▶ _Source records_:
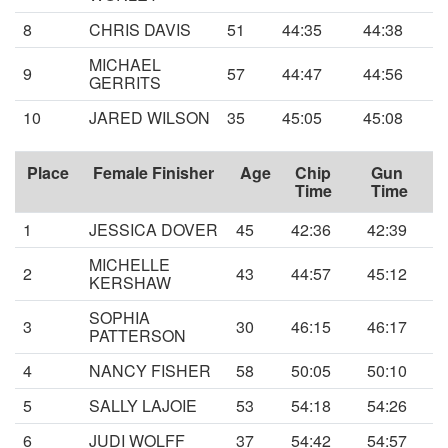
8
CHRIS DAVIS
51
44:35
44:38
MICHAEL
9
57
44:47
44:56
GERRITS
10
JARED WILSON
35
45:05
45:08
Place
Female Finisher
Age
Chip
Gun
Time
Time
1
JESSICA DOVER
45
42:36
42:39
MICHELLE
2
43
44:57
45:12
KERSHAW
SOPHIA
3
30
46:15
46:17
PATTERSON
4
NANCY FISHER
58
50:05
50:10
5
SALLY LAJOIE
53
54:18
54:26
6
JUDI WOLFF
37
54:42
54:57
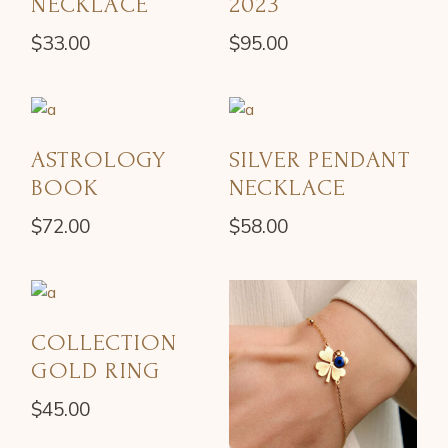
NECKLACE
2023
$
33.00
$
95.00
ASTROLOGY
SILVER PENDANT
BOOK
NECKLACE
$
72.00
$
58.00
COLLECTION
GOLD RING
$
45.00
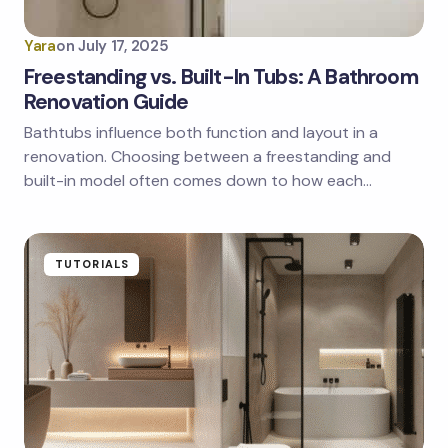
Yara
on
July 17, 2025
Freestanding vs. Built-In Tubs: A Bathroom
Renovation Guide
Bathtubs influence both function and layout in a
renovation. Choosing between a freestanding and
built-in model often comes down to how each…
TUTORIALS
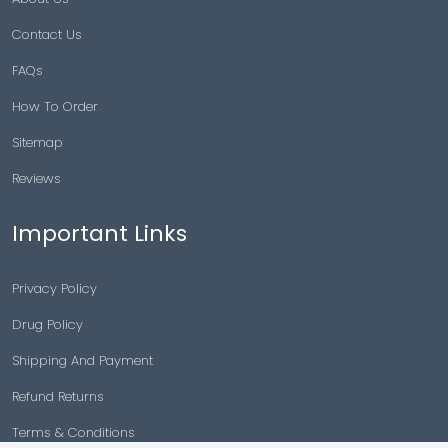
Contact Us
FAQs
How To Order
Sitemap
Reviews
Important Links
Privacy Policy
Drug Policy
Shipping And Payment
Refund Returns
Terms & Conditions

▶ _Exercise instructions_: Leaving out the pictures, output each line above exactly as it is.

▶ _Exercise result_:
8
CHRIS DAVIS
51
44:35
44:38
MICHAEL
9
57
44:47
44:56
GERRITS
10
JARED WILSON
35
45:05
45:08
Place
Female Finisher
Age
Chip
Gun
Time
Time
1
JESSICA DOVER
45
42:36
42:39
MICHELLE
2
43
44:57
45:12
KERSHAW
SOPHIA
3
30
46:15
46:17
PATTERSON
4
NANCY FISHER
58
50:05
50:10
5
SALLY LAJOIE
53
54:18
54:26
6
JUDI WOLFF
37
54:42
54:57
NECKLACE
2023
$
33.00
$
95.00
ASTROLOGY
SILVER PENDANT
BOOK
NECKLACE
$
72.00
$
58.00
COLLECTION
GOLD RING
$
45.00
Yara
on
July 17, 2025
Freestanding vs. Built-In Tubs: A Bathroom
Renovation Guide
Bathtubs influence both function and layout in a
renovation. Choosing between a freestanding and
built-in model often comes down to how each…
TUTORIALS
Contact Us
FAQs
How To Order
Sitemap
Reviews
Important Links
Privacy Policy
Drug Policy
Shipping And Payment
Refund Returns
Terms & Conditions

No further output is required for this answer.